The group all together. I'm the third [full] human from the left.

Alex, me, Shannon, and Jordan after one dive and before another.


Our group with our dive instructors.


Dive Gear lined up in a row (photo by Shannon Conk).


9.5.09

Aprovechar- v. to take advantage of.

This is my new favorite verb. It can be used to sum up a lot of my time here in Central America.

In Xela I took advantage of cheap classes. I took 15 hours of weaving classes for the equivalent of $30, went to two weeks of unlimited aerobics classes with my host mom for $6, and took advantage of free public and relatively cheap private salsa dance classes.

Now I'm just taking advantage of being down here. I have no idea when I will have the opportunity to come back here, if at all, and that is why I am spending some time traveling around Central America. It is also why I was in absolute disbelief when my two original traveling compañeras (who also happen to be two of my roommates from last year and for this coming year) independently decided that they did not want to travel at all, but rather return home right after the semester ended. But either way, I am grateful not to be traveling with two people who would rather be somewhere else. I know it would be good to be home and good to see my family and friends, but I recognize that they will all be the same home, same family and same friends when I see them three weeks later! (No offense, homies).

So I was obviously forced to change plans, something that I am [still slightly bitter about but] also trying to take advantage of. My original plan involved traveling throughout Guatemala on chicken busses; visiting fewer sights but spending more time in each place. The upsides of my first plan: I wouldn’t have had to spend the money to change my flight out, I wouldn’t have had to spend so much money on transport in general, it would have be easier to meet people traveling in a group of three, it would have be way easier to make decisions as a group of three, we would get to practice our Spanish almost the whole time, and I would get to know Guatemala a little better.

But I am beginning to see the upsides of my new plan. Now we are in Honduras on the Bay Island of Utila, a colorful little place where almost everyone gets around by electric scooters, golf carts or bikes, with most of the children preferring a skateboardish contraption with two wheels and a swivel in the middle.

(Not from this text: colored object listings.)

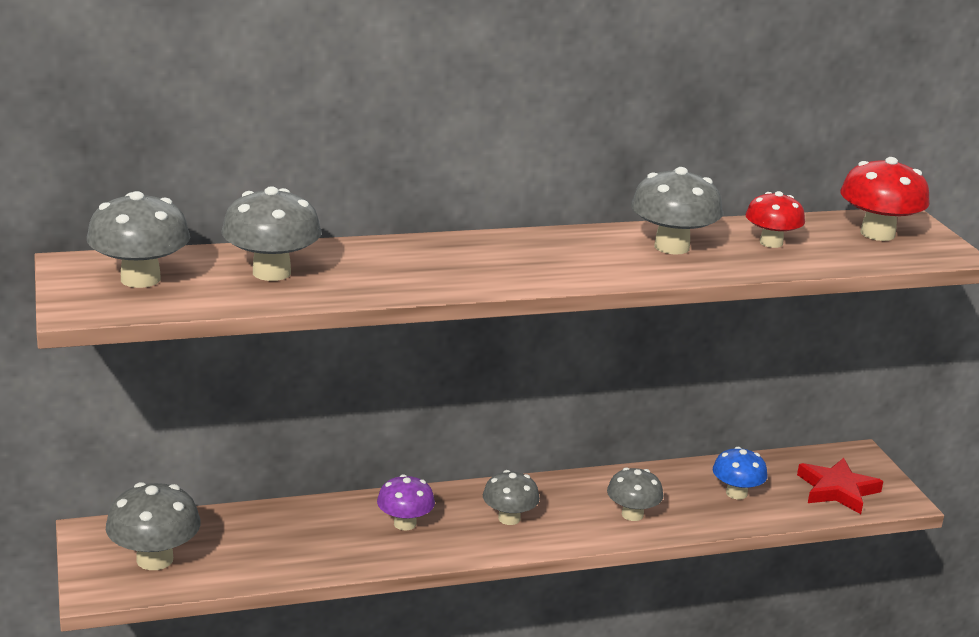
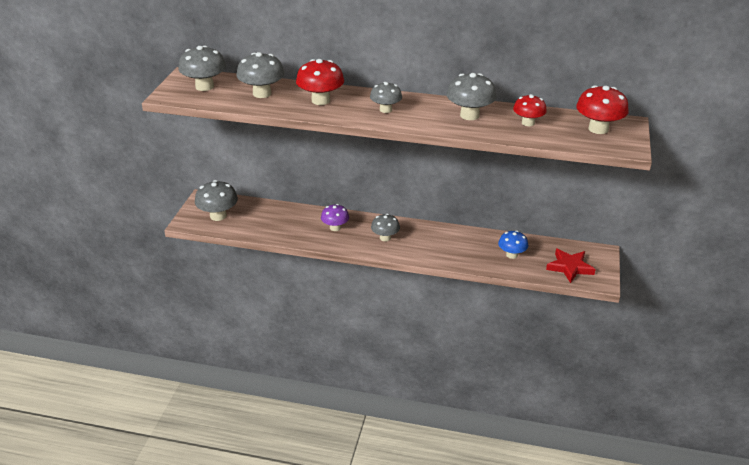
camera: 30 degrees right, 10 degrees up
grey mushroom [607,467,663,521] -> grey mushroom moved to [370,82,402,113]
none -> red mushroom [296,59,344,105]

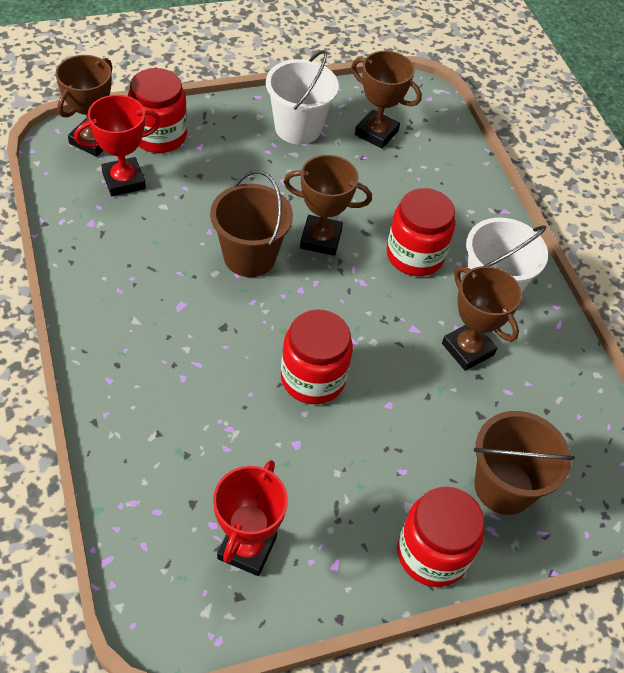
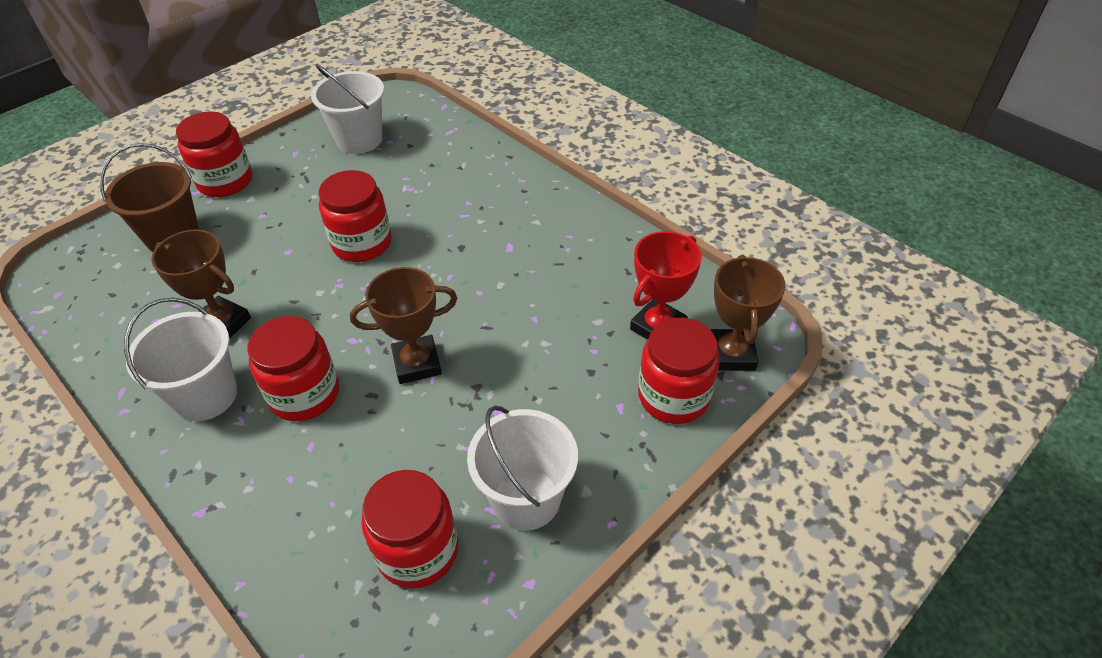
camera: 160 degrees right, 5 degrees down
brown bucket [210,170,293,277] -> none
red trophy [213,460,288,576] -> white bucket [311,64,384,154]
brown trophy [351,51,422,149] -> red jar [361,470,458,589]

There is a lot of diversity among the Hondurans--some are white descendants of the early settlers, some are Black Carib/descendants of the slave trade, some are native to Honduras, and many are ex-pats and diving fanatics from all over the world. Utila has some of the world’s best (and cheapest) Scuba diving, which is what brought my travel group here.

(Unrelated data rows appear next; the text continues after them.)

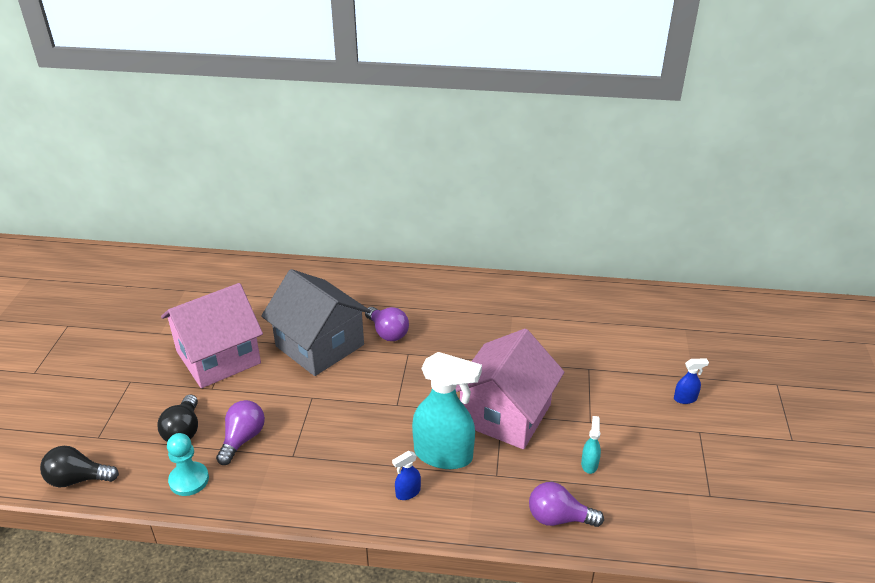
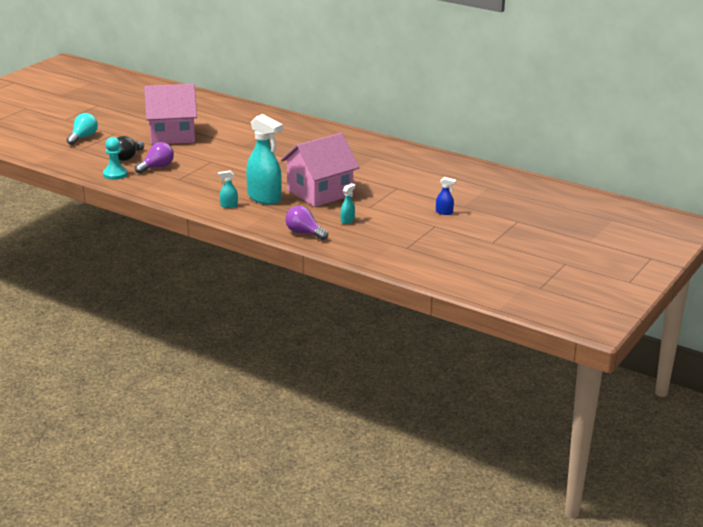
camera: 25 degrees right, 10 degrees down
black light bulb [40,446,119,488] -> none
grey house [261,269,371,376] -> none
purple light bulb [365,307,409,341] -> none
blue spray bottle [392,451,421,500] -> turquoise spray bottle [218,171,238,208]
none -> turquoise light bulb [67,113,98,145]

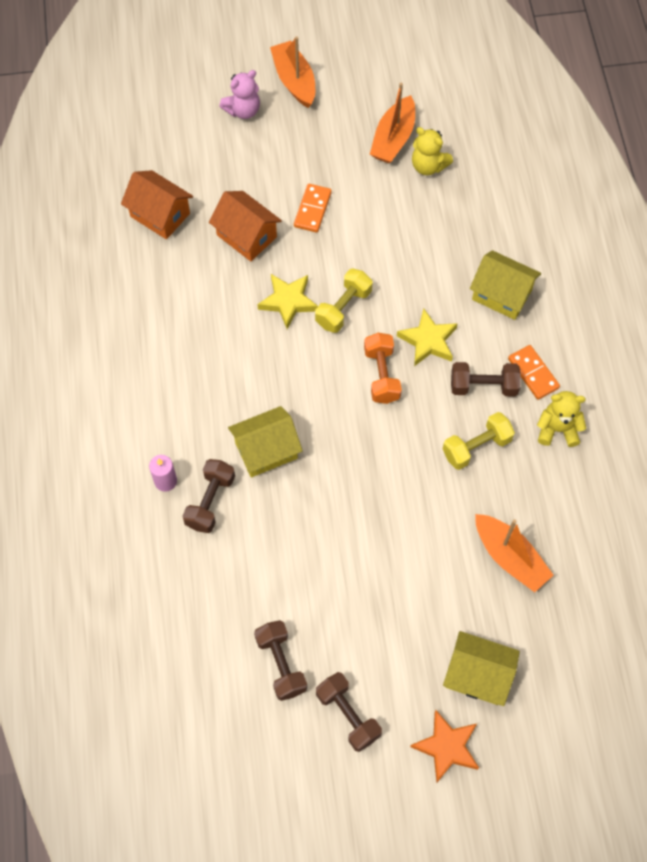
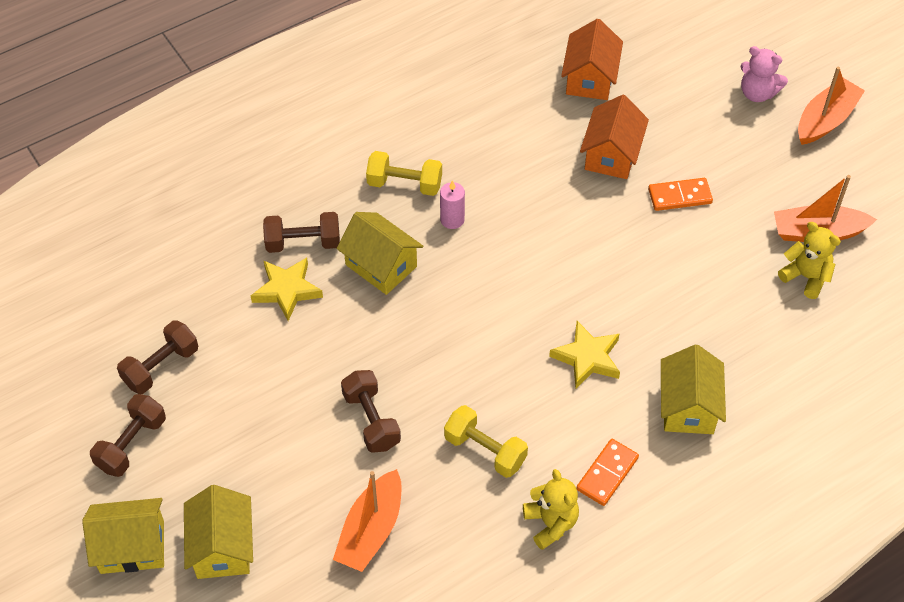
camera: 65 degrees right, 10 degrees down
pink candle [149,455,177,492] -> pink candle moved to [440,180,465,229]
yellow star [257,274,318,329] -> yellow star moved to [251,258,323,321]
yellow dumbbell [315,269,372,333] -> yellow dumbbell moved to [366,151,442,196]
orange dumbbell [364,333,402,404] -> none
orange star [410,710,479,782] -> yellow house [82,498,164,574]
yellow teddy bear [412,127,453,175] -> yellow teddy bear turned 120 degrees clockwise [778,222,841,299]
brown dumbbell [451,362,521,397] -> brown dumbbell moved to [341,370,401,453]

I initially foolishly thought that I would save the $250 and just bum around the town for the week while my friends got certified and did their open water dives, but then I reminded myself of my new friend “aprovechar.”

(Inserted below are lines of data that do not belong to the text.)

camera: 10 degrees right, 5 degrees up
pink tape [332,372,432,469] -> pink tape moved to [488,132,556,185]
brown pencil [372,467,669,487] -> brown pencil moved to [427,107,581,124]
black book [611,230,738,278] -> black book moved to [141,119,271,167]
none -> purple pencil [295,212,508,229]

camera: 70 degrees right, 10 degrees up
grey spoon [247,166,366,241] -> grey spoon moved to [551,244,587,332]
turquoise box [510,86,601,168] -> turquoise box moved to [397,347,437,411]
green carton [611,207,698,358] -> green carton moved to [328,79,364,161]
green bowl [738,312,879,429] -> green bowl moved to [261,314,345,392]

(My penny-wise mother might not appreciate this next part…)

One of our diving instructors, Oralion, reminded us that money comes and goes. We will most likely have the money in two months, but in two months we will not be here. We will be in the United States, where getting certified is more expensive and diving is not nearly as worthwhile.

Until a couple of days ago, that $250 was money that I did not exactly have access to, due to what I will sum up as “major banking complications.” (But thanks to modern technology, we have got it all figured out, right Mom?)

I traded in my $15/hr job as a day camp counselor with Denver Parks and Rec where I would live rent-free at the ‘rents house for a $10/hour job doing similar work up in Minnesota where I will have to pay rent. My parents seem to be worried that I don't have much money now nor will I make much money in the summer. I told my parents that this is the last summer that I will be able to get away with such "non-adult" behavior. I feel really great about what I'm doing now, and about what I'm doing this summer, though my parents might not. But I am going to go ahead and aprovechar this opportunity as well.